Passage:
__________
TOWARDS the end of Lewis Grassic Gibbon’s novel Sunset Song, the minister remembering the four local men who died in the First World War says this: “They died for a world that is past, these men, but they did not die for this that we seem to inherit.”

I’ve often wondered about the meaning of that. It suggests it is up to us to make better this world we inherit, and that if the people who died in the war died for something of value – perhaps for what they thought was best in their own lives, what they held most dear and wished to keep vital and available for future generations – they could have no idea about what was coming after them.

Our job, here and now, remembering them, is to keep that edge in mind. This world we inherit is ours to improve, for the sake of the dead, as well as for that of the unborn to come. So it’s worth pausing to consider some of the voices and energies in the words written down at the time.

When I was asked to help organise this event, my friend and colleague at the University of Strathclyde, Dr David Goldie, came up with a selection of material he had arranged for a similar occasion. We agreed on revisions and additions, but David’s selection and the structure of the evening underpin what follows. I’m grateful to him.
__________
Dataset excerpt:
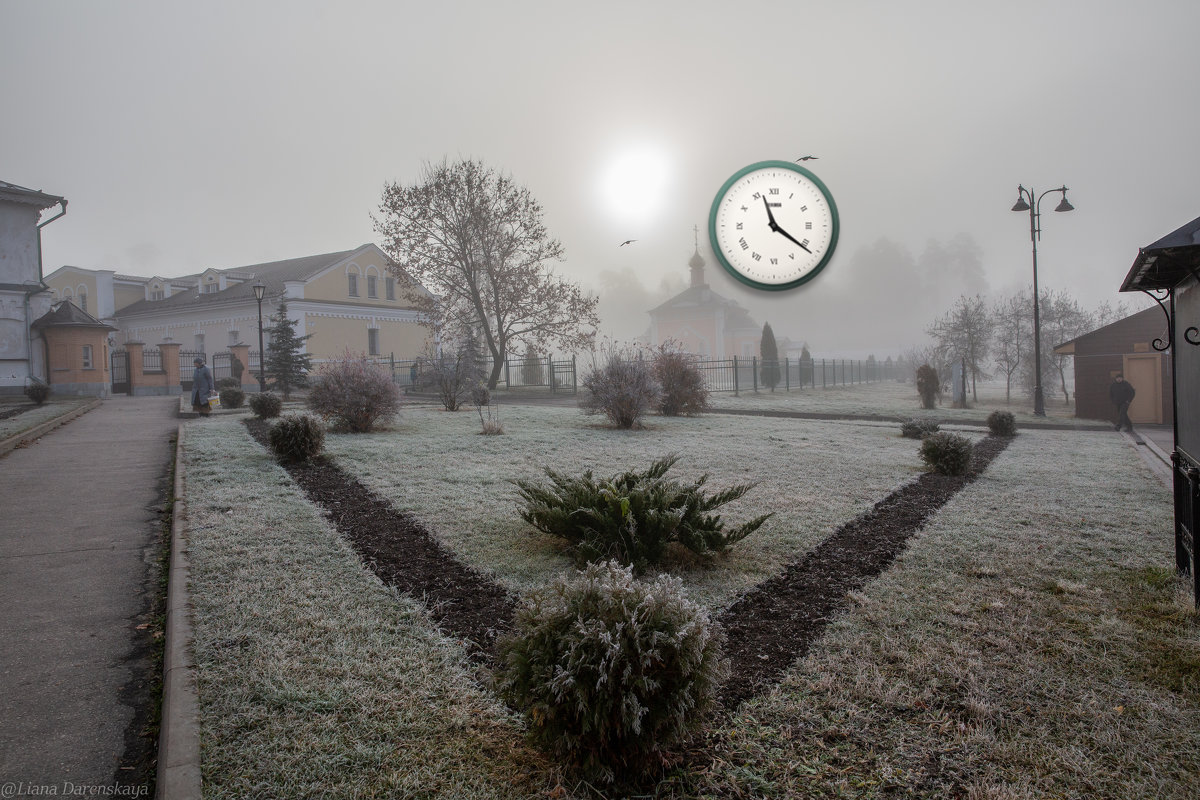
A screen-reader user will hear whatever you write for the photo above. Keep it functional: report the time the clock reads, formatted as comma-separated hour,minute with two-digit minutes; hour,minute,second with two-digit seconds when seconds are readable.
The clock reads 11,21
__________
Exercise requirements: Continue the passage on remembering the men who died in the First World War, starting after its last sentence.

Exercise result:
Ronald Stevenson’s piercingly lyrical Better A’e Gowden Lyric opens the evening. It recollects a few lines from a Hugh MacDiarmid poem to remind us all that there are other, better things than warfare and conflict: the virtues of the arts are as important in these times as ever. More so, perhaps. “Lest we forget” is one of those phrases numbed by overuse. My sense of it is we should remember not only the dead, but all the arts, and especially music and poetry, the truths they embody, which can be killed off quicker than good reporting by propaganda.

The start of the readings recollects early-war enthusiasm and protest. This is from Charles Murray’s A Sough o’ War” (“sough” simply means “rumour”):

The corn was turnin’, hairst was near,

But lang afore the scythes could start

A sough o’ war gaed through the land

An’ stirred it to its benmost heart.

Nae ours the blame, but when it cam

We couldna pass the challenge by,

For credit o’ our honest name

There could be but the ae reply.

An’ buirdly men, fae strath an’ glen,

An’ shepherds fae the bucht an’ hill,

Will show them a’, whate’er befa’,

Auld Scotland counts for something still.

But what this emotionally charged patriotism overlooked was to be expressed by William Cameron, in his Speak not to me of War! (first published in Forward, August 15, 1914):

Speak not to me of sword or gun,

Of bloody war and strife;

Laud not the inhuman brutes who’ve won

And split their brother’s life.

See yonder bloody corpse-strewn plain,

Where man has butchered man;

Then write upon your scroll of fame:

Write “glorious,” if you can!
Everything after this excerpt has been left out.